I thought perhaps there was a problem with the DVDRW so i replaced it with another of the exact model, and the problem persists.
Please help!
Thanks in advance
Ronan


----------



## Deleted090308 (Jan 25, 2007)

*Re: LITE-ON DVDRW SHW-160P6S ATA Device*

Hi :wave:

Run sfc /scannow.
How to: http://support.microsoft.com/kb/929833

Also - uninstall the drive in Device manager, then restart the computer.


----------



## defiantlegacy (Apr 24, 2008)

*Re: LITE-ON DVDRW SHW-160P6S ATA Device*



eneles said:


> Hi :wave:
> 
> Run sfc /scannow.
> How to: http://support.microsoft.com/kb/929833
> ...


Thanks for the advice.
The /sfc said that there were some corrupt files found that couldnt be repaired, and uninstalling/reinstalling the device is simply asking for drivers again.
At a loss


----------



## Deleted090308 (Jan 25, 2007)

*Re: LITE-ON DVDRW SHW-160P6S ATA Device*

Open Device manager:
What's the error code when you double click the drive?
Also - right click the drive >> update driver >> let Windows search the web.

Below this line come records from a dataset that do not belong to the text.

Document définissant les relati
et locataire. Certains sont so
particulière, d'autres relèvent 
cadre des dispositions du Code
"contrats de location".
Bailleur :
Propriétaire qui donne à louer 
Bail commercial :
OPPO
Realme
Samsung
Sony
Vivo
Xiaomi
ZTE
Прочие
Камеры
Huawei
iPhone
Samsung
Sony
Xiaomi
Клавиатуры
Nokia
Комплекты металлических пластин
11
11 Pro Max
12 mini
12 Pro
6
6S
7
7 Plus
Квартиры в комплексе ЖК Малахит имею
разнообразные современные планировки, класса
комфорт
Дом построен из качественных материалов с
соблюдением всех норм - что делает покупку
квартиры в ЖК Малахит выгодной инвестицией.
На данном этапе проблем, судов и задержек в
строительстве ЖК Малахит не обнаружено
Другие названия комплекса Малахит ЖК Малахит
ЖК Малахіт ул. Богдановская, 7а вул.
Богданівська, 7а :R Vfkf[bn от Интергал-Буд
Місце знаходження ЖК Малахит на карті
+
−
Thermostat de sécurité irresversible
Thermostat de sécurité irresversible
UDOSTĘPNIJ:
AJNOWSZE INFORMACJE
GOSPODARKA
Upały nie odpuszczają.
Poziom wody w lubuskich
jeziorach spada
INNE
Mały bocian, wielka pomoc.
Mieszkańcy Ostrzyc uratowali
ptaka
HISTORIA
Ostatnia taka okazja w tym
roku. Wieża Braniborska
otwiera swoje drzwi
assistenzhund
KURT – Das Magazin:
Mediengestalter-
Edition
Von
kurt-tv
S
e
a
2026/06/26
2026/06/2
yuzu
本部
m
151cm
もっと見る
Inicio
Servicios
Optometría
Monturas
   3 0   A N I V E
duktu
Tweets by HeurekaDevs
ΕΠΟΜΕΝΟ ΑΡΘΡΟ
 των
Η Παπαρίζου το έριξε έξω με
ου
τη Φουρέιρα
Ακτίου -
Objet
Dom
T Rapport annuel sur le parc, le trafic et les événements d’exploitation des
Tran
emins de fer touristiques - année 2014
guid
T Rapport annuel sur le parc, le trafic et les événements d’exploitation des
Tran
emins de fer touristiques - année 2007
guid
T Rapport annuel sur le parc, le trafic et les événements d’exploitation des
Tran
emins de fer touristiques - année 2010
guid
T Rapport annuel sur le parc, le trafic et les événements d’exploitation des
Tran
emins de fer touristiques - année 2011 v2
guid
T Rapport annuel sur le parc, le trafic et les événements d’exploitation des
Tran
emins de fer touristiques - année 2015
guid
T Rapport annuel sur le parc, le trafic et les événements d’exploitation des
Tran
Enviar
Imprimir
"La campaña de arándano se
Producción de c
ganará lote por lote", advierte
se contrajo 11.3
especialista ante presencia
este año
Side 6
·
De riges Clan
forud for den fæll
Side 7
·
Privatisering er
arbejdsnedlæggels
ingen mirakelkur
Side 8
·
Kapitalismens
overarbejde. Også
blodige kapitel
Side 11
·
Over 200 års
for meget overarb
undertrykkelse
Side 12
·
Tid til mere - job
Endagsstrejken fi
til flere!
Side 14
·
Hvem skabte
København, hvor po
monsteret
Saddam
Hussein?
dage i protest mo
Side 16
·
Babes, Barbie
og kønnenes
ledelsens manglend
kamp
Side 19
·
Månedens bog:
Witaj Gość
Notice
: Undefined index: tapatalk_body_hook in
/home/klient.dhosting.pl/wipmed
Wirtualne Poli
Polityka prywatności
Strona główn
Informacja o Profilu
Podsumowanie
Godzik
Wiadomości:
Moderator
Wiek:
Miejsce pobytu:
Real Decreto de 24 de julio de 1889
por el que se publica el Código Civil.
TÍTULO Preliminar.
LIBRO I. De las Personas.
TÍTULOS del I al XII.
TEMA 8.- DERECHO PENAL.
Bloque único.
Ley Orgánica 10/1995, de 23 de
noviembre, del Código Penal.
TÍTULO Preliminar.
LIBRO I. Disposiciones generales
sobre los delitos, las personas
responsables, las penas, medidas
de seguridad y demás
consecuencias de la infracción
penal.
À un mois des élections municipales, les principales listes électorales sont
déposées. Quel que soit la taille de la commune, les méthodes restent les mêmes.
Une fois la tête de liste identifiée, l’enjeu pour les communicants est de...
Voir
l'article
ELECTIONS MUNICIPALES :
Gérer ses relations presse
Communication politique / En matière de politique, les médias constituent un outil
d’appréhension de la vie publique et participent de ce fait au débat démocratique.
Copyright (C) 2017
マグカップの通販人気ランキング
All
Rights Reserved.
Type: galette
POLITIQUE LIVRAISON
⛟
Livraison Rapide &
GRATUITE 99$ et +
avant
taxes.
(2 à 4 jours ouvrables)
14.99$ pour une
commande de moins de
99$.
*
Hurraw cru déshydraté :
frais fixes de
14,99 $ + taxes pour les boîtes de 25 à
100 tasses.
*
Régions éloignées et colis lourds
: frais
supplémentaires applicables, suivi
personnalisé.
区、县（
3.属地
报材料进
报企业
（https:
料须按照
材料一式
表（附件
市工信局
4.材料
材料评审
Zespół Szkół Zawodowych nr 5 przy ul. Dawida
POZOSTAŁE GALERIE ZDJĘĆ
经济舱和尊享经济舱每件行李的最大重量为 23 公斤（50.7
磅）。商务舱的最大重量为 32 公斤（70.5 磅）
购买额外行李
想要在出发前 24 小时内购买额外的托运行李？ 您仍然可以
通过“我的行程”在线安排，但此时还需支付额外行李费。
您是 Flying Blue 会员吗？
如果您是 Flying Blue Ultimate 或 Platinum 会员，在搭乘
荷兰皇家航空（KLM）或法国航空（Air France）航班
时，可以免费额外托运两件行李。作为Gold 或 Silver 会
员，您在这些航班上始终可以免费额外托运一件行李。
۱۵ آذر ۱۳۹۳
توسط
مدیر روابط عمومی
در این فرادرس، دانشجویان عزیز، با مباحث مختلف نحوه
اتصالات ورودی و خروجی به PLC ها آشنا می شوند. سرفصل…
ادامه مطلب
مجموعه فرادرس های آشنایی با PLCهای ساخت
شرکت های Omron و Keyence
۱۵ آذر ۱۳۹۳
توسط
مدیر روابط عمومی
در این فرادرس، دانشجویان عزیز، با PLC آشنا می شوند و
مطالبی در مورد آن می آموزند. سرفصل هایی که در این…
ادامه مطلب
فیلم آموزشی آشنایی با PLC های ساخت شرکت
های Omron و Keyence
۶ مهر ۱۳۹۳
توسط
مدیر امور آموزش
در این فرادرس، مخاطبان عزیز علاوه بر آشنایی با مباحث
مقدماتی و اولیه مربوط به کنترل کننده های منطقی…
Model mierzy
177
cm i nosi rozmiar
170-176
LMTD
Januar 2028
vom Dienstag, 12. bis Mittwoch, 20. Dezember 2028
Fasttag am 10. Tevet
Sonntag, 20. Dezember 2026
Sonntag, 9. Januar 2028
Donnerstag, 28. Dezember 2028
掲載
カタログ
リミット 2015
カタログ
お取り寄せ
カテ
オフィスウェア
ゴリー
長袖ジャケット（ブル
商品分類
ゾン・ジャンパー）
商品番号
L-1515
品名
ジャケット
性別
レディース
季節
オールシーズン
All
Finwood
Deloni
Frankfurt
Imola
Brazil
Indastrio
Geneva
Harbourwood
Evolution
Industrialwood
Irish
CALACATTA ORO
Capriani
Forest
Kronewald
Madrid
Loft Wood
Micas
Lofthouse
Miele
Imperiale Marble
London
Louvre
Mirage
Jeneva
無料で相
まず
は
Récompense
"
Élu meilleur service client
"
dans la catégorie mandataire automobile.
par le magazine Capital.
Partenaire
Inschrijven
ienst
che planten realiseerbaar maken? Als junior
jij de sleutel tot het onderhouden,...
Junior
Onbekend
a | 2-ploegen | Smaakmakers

Is the DVD drive alone on the cable?
Check the jumper settings - they should be the same as the "old" CD drive (master/slave/CS).


----------



## defiantlegacy (Apr 24, 2008)

*Re: LITE-ON DVDRW SHW-160P6S ATA Device*



eneles said:


> Open Device manager:
> What's the error code when you double click the drive?
> Also - right click the drive >> update driver >> let Windows search the web.
> 
> ...


The drive seems to be detected correctly by device manager now, and is displayed there by its correct name.
It is also recognised by Nero now by name but is only labelled "CD drive " under My Computer.
Also the DVD drive is slave on the IDE cable and jumper is also slave.
My board supports only one IDE cable with HD being master.
If windows websearches it cannot find any drivers and refers me to the manufacturers site.
I can find no help there sadly.
If i were theorising, i would imagine windows is probably trying to load the old CDRW drivers for this new DVDRW and that is causing problems 
( I cannot see any upper or lower filters in the reg )
Thanks!
Ronan


----------



## Deleted090308 (Jan 25, 2007)

*Re: LITE-ON DVDRW SHW-160P6S ATA Device*

See what happens if you try to burn a DVD with Nero.

Also - look for Windows updates.


----------



## defiantlegacy (Apr 24, 2008)

*Re: LITE-ON DVDRW SHW-160P6S ATA Device*



eneles said:


> See what happens if you try to burn a DVD with Nero.
> 
> Also - look for Windows updates.


Ok so i burned a movie DVD with Nero and it came out perfect.
Seems the only thing wrong now is that its just "Cd Drive" in my computer, but as long as the drive works i can most certainly live with that 
Thank you so much for all your help!
P.S. Downloading windows updates now


----------



## Deleted090308 (Jan 25, 2007)

*Re: LITE-ON DVDRW SHW-160P6S ATA Device*

Yes, Windows shouldn't call it a CD drive...

But, it sounds like it's working now.

Glad you got it fixed. :smile:


----------